Le plus étonnant était que, presque par inadvertance, l’attelage blanc, grâce à sa vitesse, occupait maintenant la troisième place et ce, malgré les nombreuses secousses infligées à son char de faible poids. Après s’être un peu fatigués, les splendides chevaux à la robe blanche galopaient à présent d’une allure régulière qu’ils conservaient habilement en dépit de tout. Le cheval blessé lança un hennissement en levant la tête ; son maître alors se penchant lui dit quelques mots et l’intelligent animal cessa de donner des ruades pour tenter de se séparer de ses compagnons.

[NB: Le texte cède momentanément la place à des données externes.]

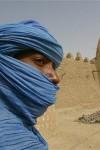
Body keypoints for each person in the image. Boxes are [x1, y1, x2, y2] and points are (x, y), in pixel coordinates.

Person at [0, 20, 63, 150]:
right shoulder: (11, 139)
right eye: (40, 61)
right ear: (6, 63)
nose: (56, 78)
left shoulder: (21, 124)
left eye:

Un autre char perdit une roue ; l’aurige parvint à faire tourner son attelage de manière à le placer hors de l’atteinte des autres, mais la roue continua de rouler sur la piste et le Romain se vit contraint de l’esquiver. Le Galiléen saisit l’occasion et, se penchant en avant, fouetta sauvagement ses bêtes qui réussirent à passer devant le Romain. Tout le public debout poussait de grands cris et Claudia Procula sautillait sur place en hurlant de joie, malgré la honte que lui inspirait sans doute la défaite de son compatriote ; sa façon d’agir éveilla parmi la plèbe une vive sympathie et fit sourire maintes personnes.

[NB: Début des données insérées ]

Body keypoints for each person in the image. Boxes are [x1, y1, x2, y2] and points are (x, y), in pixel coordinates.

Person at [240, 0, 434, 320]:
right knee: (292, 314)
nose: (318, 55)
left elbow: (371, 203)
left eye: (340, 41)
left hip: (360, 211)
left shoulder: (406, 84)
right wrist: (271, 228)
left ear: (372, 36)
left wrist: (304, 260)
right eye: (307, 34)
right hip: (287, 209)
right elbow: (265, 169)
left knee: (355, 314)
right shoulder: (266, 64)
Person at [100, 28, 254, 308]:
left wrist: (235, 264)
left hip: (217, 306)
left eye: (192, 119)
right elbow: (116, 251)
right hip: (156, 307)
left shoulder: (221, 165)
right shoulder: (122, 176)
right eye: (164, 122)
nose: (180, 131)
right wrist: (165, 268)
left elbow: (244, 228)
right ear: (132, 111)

Le nombre de chars concurrents avait considérablement diminué, mais les traînards empêchaient le conducteur du prince de profiter de son avantage. Alors l’aurige d’Édom, tout ensanglanté et un côté du visage arraché, tourna la tête, lui fit un signe de la main et se rangea pour lui laisser le passage ; puis, d’une manière délibérée, il se plaça devant le quadrige romain et réduisit manifestement son allure. Cela se passait sur la ligne droite, non dans la courbe, et l’aurige brun furibond, hurla une série de malédictions car cette attitude constituait une grave infraction au règlement. Mais qui aurait pu en témoigner ? L’Édomien pourrait toujours inventer un prétexte pour la justifier ! Même les Arabes, qui avaient parié sur le quadrige romain, hurlaient et montraient le poing. Et pendant ce temps, les coursiers blancs filant comme le vent sur le côté extérieur, laissèrent derrière le Romain et l’Édomien, atteignant avant eux la courbe et reprirent leur place dans la partie intérieure de la piste, talonnant dès lors le char du prince Hérode. Le silence s’abattit sur les gradins car nul n’avait cru un tel exploit possible.

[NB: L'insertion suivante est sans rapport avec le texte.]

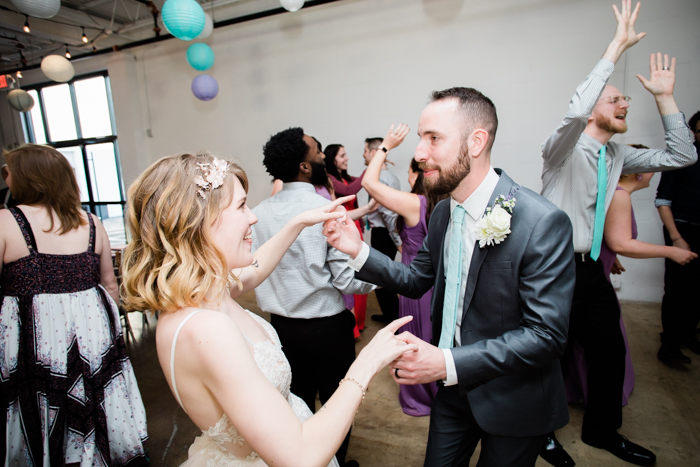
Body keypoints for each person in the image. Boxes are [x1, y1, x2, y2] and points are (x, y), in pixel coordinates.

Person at [324, 87, 575, 467]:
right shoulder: (442, 213)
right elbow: (414, 280)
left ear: (476, 142)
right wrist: (354, 248)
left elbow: (546, 336)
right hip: (453, 395)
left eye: (433, 138)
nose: (419, 152)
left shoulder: (540, 222)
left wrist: (446, 363)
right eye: (421, 138)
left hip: (515, 399)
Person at [121, 151, 415, 467]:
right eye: (241, 206)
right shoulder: (207, 329)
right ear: (198, 224)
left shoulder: (204, 291)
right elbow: (300, 457)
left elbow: (257, 267)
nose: (253, 217)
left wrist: (300, 222)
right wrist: (367, 362)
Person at [539, 2, 698, 465]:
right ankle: (542, 433)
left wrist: (665, 99)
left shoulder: (620, 156)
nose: (625, 103)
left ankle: (603, 432)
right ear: (592, 111)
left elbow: (680, 157)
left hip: (589, 270)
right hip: (552, 269)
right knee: (551, 356)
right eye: (615, 100)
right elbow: (573, 112)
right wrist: (616, 46)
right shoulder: (563, 150)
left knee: (608, 350)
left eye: (625, 100)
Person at [0, 144, 148, 465]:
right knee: (95, 395)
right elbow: (110, 283)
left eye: (7, 171)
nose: (5, 178)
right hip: (92, 327)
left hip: (34, 334)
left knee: (42, 399)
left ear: (28, 175)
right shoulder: (91, 223)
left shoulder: (5, 221)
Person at [252, 129, 378, 467]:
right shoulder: (326, 209)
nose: (323, 157)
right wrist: (383, 276)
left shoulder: (257, 213)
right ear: (306, 168)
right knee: (339, 405)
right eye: (318, 152)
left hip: (280, 331)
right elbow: (346, 279)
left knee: (296, 405)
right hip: (328, 331)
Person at [565, 160, 697, 409]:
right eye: (649, 167)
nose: (653, 173)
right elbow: (621, 242)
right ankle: (588, 393)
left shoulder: (614, 193)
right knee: (598, 338)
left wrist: (610, 257)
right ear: (636, 173)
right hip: (593, 274)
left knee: (591, 335)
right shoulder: (619, 195)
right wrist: (671, 251)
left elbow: (605, 236)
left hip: (599, 264)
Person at [361, 123, 448, 416]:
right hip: (437, 283)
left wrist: (384, 146)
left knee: (415, 337)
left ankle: (419, 398)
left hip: (414, 283)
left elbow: (369, 183)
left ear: (418, 174)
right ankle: (442, 395)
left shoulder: (416, 203)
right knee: (434, 338)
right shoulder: (443, 202)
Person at [655, 111, 700, 365]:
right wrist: (676, 238)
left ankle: (687, 335)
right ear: (694, 132)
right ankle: (669, 344)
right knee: (676, 289)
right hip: (682, 228)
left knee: (697, 290)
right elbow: (663, 200)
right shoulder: (682, 158)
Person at [323, 143, 377, 339]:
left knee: (360, 273)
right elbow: (353, 189)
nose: (346, 158)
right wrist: (370, 166)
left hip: (356, 230)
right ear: (332, 159)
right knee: (352, 276)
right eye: (342, 155)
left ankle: (359, 324)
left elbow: (358, 183)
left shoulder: (344, 177)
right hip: (346, 233)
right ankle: (353, 327)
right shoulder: (330, 179)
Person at [362, 137, 402, 323]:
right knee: (384, 277)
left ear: (373, 152)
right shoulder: (391, 176)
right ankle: (391, 316)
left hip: (383, 234)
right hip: (385, 233)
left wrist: (397, 240)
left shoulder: (379, 178)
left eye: (365, 151)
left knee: (381, 279)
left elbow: (389, 214)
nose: (363, 154)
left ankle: (393, 320)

Après la courbe, le Romain galopa à l’extérieur où il rattrapa sans difficulté le char brinquebalant de l’Édomien. Il avait largement la place de le doubler avant d’atteindre le virage suivant mais, retenant ses bêtes, il asséna de violents coups de fouet sur la tête de l’aurige blessé qui tomba à genoux dans son char. Cette brutalité souleva de nouveau les hurlements de la foule et si l’on entendait de nombreux applaudissements, elle provoqua également une flambée de haine contre les Romains et l’on put voir des gens échanger des horions sur les gradins. Mais tout cela n’avait guère duré que le temps d’un éclair ; presque aussitôt l’Édomien, se relevant à grand peine, excita ses bêtes et parvint dans un ultime effort à se placer devant le quadrige romain ; puis, il fit faire volte-face à ses chevaux dans le but évident de fermer le passage au brun attelage : ce n’était plus une course mais un assassinat ! Les grands chevaux à la robe brune heurtèrent de plein fouet ceux du quadrige du pays d’Édom, le brusque arrêt en grande vitesse projeta le Romain la tête la première hors de son char et, en dépit des lanières et du casque, il se fracassa le crâne contre le mur au pied des spectateurs et il demeura sans vie sur la piste. De son côté, l’Édomien expira avant la fin de la course des suites des blessures infligées par les sabots des chevaux.

Le déblaiement de la collision obligea les attelages qui restaient en lice à freiner leur vélocité. Mais l’aurige du prince Hérode vociféra en brandissant son fouet, si bien que es garçons d’écurie qui tentaient d’ôter le corps du Romain du milieu de la piste le laissèrent choir pour s’enfuir en courant, craignant pour leur propre vie. L’homme du prince tenta de faire passer sur le cadavre ses noirs coursiers mais, n’étant point des chevaux de combat, ils se cabrèrent plutôt que de marcher sur le corps d’un homme, infligeant de telles secousses à leur char que peu s’en fallut qu’il ne se retournât.